## PROBLEM DETAILS
Look through the material below and give the number of lines where the string "meinem" occurs, with nothing added.

## DATA UNDER STUDY
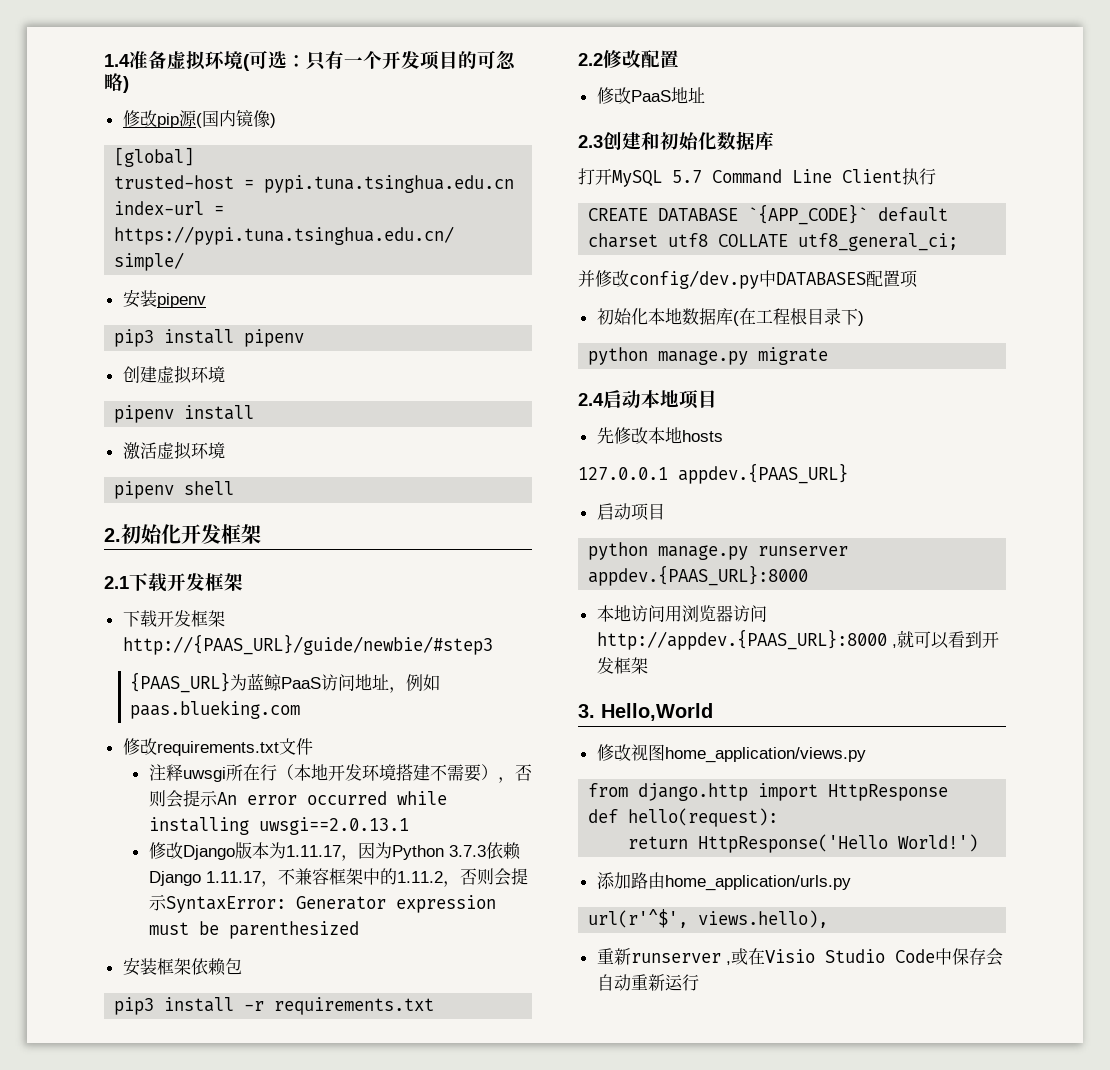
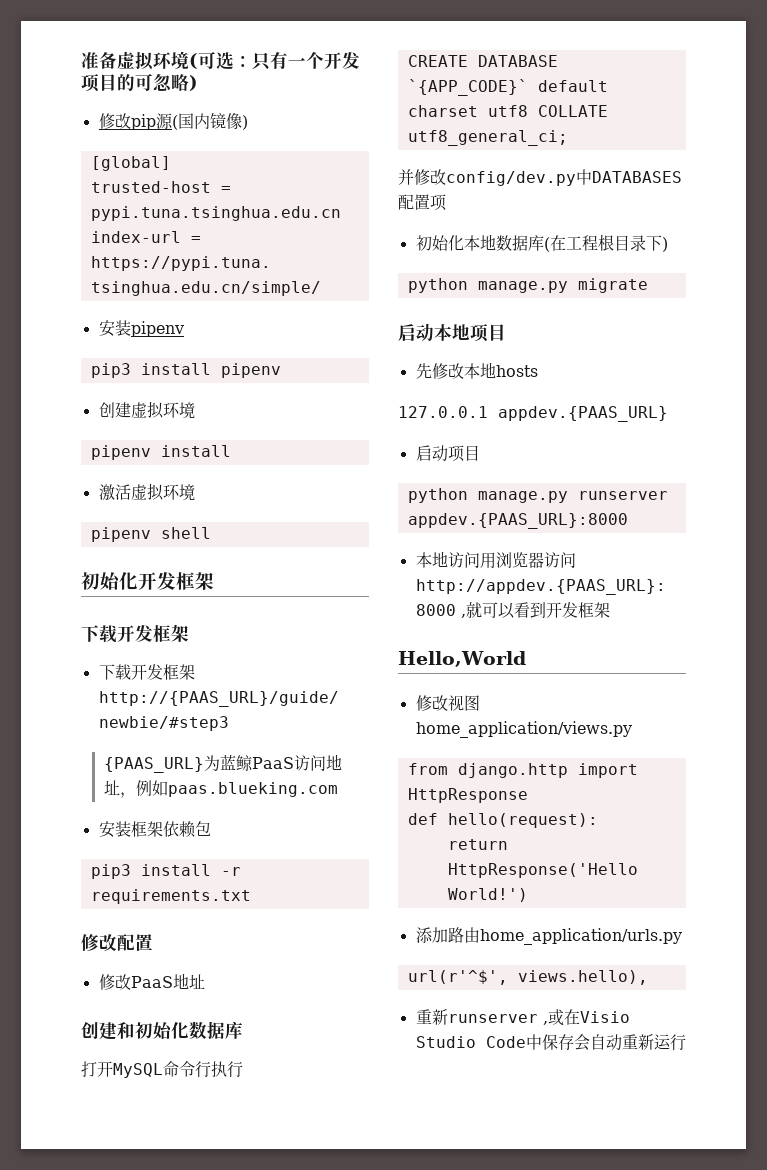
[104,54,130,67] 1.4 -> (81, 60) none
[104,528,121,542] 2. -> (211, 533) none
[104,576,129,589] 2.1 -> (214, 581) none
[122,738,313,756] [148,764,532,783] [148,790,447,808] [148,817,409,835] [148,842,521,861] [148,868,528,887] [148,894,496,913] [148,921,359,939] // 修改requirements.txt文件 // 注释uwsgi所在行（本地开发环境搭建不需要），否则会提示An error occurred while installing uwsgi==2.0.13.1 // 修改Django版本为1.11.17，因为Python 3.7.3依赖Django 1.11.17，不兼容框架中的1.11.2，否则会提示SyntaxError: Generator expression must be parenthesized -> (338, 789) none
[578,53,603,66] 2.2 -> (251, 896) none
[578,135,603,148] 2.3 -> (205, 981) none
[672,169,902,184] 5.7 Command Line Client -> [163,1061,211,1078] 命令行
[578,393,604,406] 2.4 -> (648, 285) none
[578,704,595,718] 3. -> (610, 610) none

---

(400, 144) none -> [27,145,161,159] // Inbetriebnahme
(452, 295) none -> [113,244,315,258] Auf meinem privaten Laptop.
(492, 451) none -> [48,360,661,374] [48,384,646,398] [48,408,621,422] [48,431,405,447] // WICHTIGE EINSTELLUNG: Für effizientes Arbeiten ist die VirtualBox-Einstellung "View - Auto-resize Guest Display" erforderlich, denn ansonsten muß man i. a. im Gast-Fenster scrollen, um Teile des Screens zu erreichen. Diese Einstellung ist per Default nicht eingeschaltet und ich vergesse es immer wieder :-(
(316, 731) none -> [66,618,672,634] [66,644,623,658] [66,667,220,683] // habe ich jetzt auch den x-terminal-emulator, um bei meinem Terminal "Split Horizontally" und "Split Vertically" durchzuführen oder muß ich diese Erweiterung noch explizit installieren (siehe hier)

...

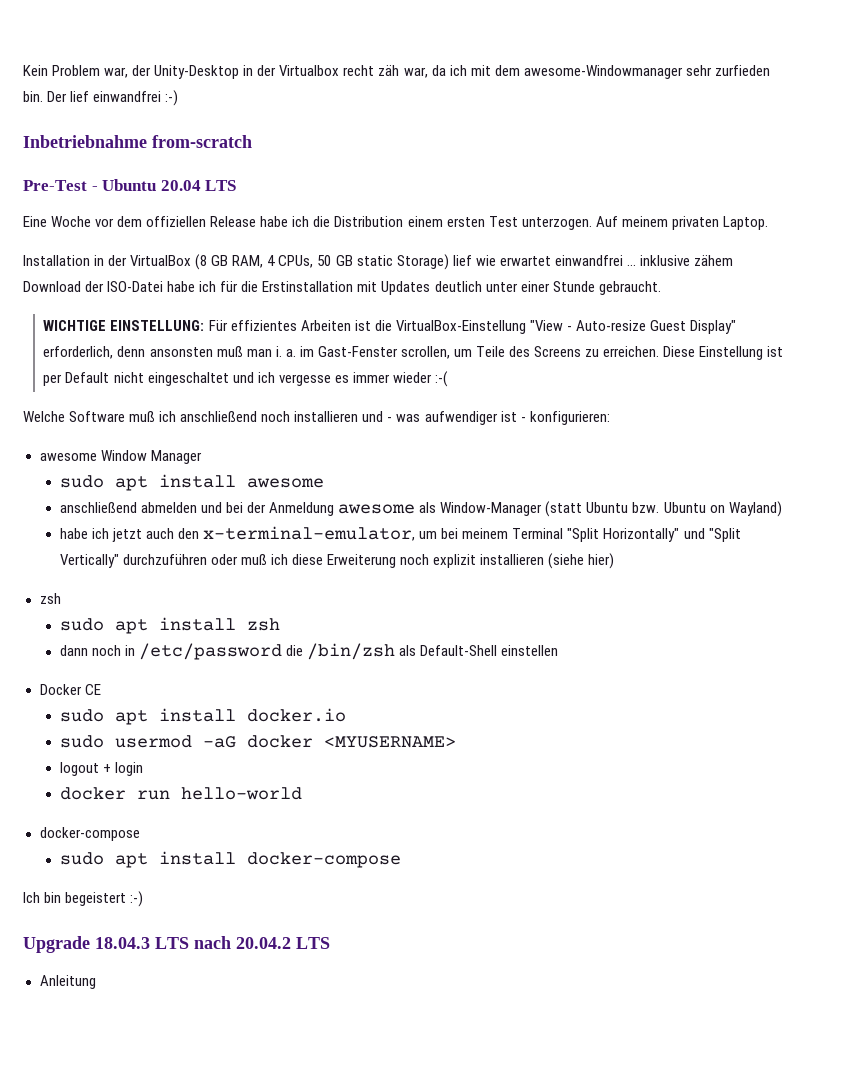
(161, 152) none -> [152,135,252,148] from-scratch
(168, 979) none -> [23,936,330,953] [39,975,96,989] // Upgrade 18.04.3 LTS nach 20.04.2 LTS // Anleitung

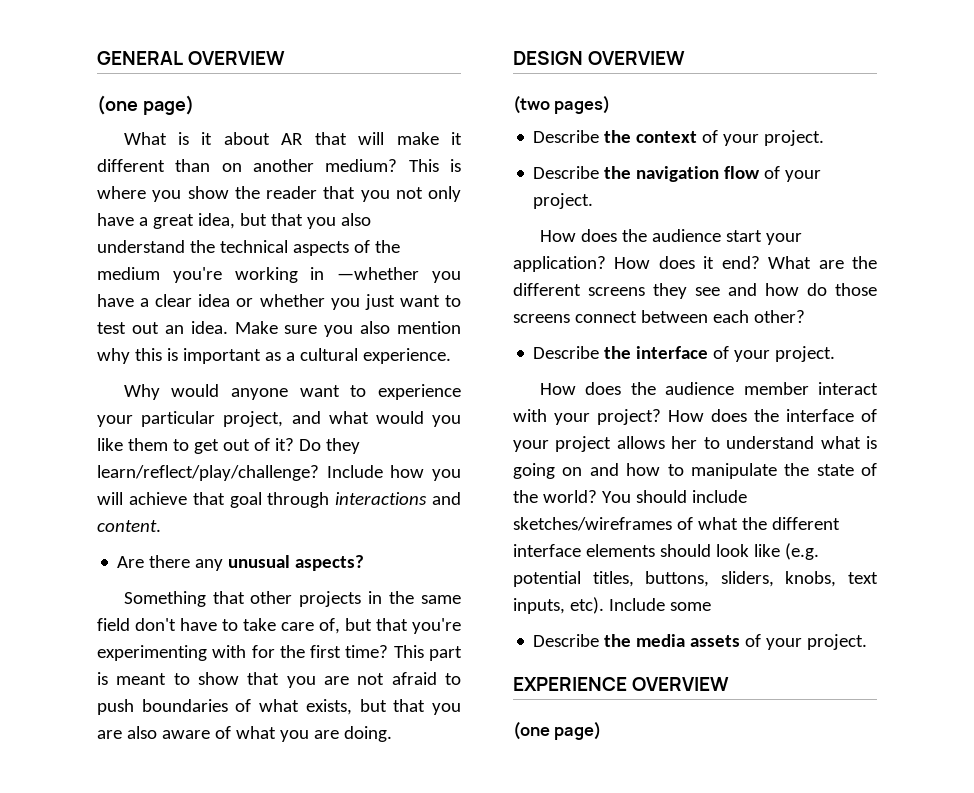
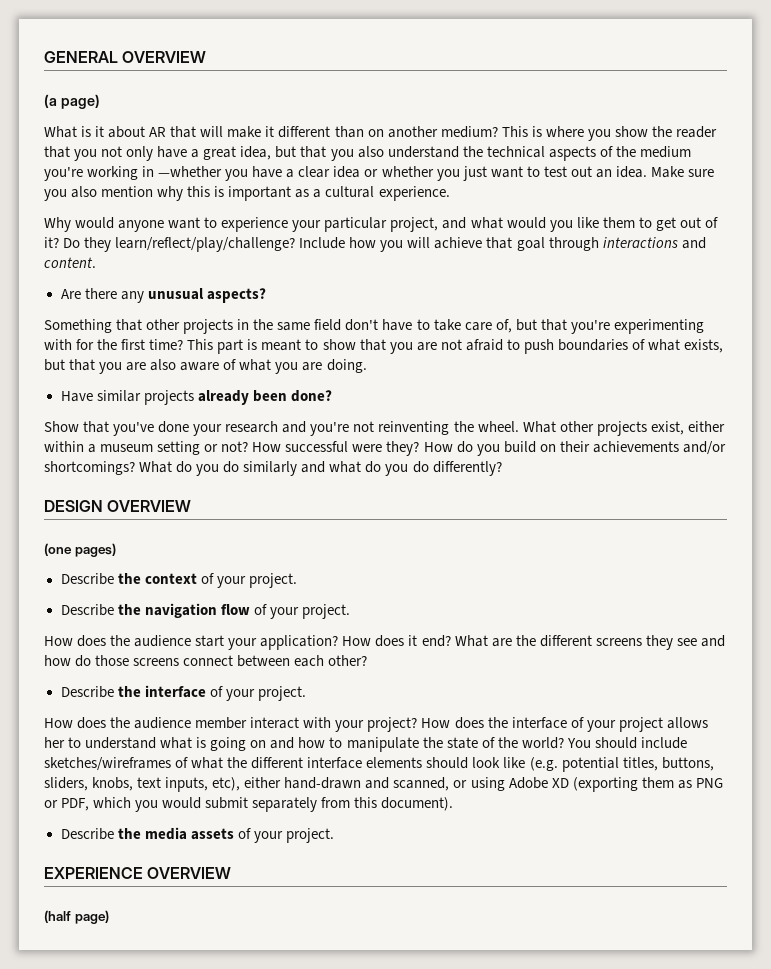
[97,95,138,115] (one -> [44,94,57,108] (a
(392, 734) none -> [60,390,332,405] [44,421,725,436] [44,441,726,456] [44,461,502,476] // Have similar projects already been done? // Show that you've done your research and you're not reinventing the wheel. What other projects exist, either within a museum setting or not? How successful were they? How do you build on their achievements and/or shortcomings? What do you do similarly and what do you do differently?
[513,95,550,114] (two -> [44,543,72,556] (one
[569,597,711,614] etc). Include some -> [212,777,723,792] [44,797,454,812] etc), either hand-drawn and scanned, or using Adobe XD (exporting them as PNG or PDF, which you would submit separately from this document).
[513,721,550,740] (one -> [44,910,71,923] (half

## ANSWER TO THIS PROBLEM
2